[TEXT PROVIDED]

^^^^^^^^^^^^^^^^

When a variable is declared, first some space on the stack has to be allocated for it. If it's initialized, the value of the initializer is stored in the variable's stack space. Finally, the stack space of the variable is mapped to its declaration.

llvm::Value *Codegen::generateDeclStmt(const ResolvedDeclStmt &stmt) {
  llvm::Function *function = getCurrentFunction();
  const auto *decl = stmt.varDecl.get();

  llvm::AllocaInst *var = allocateStackVariable(function, decl->identifier);

  if (const auto &init = decl->initializer)
    builder.CreateStore(generateExpr(*init), var);

  declarations[decl] = var;
  return nullptr;
}

Assignment

Now variables can be created and initialized, but their values cannot be changed even if they are mutable. To address this issue, the language must support assignments too.

<assignment>
  ::= <declRefExpr> '=' <expr>

The grammar is constructed such that assignments are easy to parse and analyze later. Since only declared values can be assigned, the LHS is a DeclRefExpr.

Design Note

In more complex languages the LHS of an assignment can be an arbitrary expression as even a.b().c.d = 1; can mean a valid assignment. In this case, it's the responsibility of the semantic analyzer to ensure that the LHS is indeed a variable that can be assigned a new value.

This grammar rule doesn't introduce any new tokens, so the lexer doesn't need to be modified before the assignment can be parsed.

^^^^^^^^^^^^^^^^

Stored data:

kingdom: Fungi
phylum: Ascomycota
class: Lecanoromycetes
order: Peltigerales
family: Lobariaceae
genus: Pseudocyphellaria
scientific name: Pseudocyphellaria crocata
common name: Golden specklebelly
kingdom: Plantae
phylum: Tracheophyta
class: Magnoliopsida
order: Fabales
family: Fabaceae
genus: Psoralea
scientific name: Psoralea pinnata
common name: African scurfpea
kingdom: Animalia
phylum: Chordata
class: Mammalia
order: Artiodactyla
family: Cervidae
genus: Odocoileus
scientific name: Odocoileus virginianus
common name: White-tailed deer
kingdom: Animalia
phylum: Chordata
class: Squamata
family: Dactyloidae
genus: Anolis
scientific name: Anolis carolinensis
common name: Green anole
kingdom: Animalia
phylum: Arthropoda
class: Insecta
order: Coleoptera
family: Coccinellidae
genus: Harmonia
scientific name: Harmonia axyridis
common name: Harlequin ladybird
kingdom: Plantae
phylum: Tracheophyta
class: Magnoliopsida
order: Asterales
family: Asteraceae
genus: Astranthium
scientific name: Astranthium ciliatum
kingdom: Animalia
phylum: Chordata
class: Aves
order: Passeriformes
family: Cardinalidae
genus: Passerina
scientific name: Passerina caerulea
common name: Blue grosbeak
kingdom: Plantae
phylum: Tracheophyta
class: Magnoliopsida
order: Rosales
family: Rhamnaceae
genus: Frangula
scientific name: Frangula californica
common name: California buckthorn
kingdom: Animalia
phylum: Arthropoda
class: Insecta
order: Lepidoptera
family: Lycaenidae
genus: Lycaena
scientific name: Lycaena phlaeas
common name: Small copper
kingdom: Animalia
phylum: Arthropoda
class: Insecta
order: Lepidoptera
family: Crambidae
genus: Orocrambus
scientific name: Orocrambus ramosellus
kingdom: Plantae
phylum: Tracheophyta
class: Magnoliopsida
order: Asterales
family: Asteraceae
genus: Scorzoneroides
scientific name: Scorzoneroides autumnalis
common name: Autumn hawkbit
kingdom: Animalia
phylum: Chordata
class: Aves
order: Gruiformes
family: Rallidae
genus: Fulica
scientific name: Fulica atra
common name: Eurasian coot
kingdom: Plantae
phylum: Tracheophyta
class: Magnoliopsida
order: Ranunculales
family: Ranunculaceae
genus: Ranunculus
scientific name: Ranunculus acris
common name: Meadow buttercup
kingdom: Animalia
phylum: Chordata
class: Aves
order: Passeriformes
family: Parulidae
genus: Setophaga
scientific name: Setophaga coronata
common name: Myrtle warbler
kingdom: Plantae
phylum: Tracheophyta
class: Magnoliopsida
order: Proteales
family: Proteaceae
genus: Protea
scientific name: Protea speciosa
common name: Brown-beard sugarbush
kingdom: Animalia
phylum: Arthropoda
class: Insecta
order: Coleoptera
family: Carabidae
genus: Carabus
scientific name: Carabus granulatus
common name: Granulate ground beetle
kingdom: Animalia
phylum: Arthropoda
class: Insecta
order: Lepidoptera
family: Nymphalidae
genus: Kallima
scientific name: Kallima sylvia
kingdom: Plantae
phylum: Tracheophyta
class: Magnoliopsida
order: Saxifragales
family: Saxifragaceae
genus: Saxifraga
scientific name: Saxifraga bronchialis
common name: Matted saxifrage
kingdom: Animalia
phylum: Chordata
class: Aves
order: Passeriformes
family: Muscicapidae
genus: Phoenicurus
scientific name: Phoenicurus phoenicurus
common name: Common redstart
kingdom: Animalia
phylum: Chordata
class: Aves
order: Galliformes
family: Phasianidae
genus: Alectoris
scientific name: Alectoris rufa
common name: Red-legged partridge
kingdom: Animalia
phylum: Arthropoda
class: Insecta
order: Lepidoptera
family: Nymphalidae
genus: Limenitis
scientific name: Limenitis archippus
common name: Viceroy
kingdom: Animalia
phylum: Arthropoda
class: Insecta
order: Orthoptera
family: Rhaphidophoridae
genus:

^^^^^^^^^^^^^^^^

[GIVEN REQUEST 1]
In the compiler excerpt, what is the left-hand side of an assignment in the grammar?
[GIVEN REQUEST 2]
Reproduce the compiler excerpt verbatim from "In more complex" to "can be parsed.".
The rows above have no connection to the compiler excerpt.

[FULL SOLUTION 1]
A DeclRefExpr.

[FULL SOLUTION 2]
In more complex languages the LHS of an assignment can be an arbitrary expression as even a.b().c.d = 1; can mean a valid assignment. In this case, it's the responsibility of the semantic analyzer to ensure that the LHS is indeed a variable that can be assigned a new value.

This grammar rule doesn't introduce any new tokens, so the lexer doesn't need to be modified before the assignment can be parsed.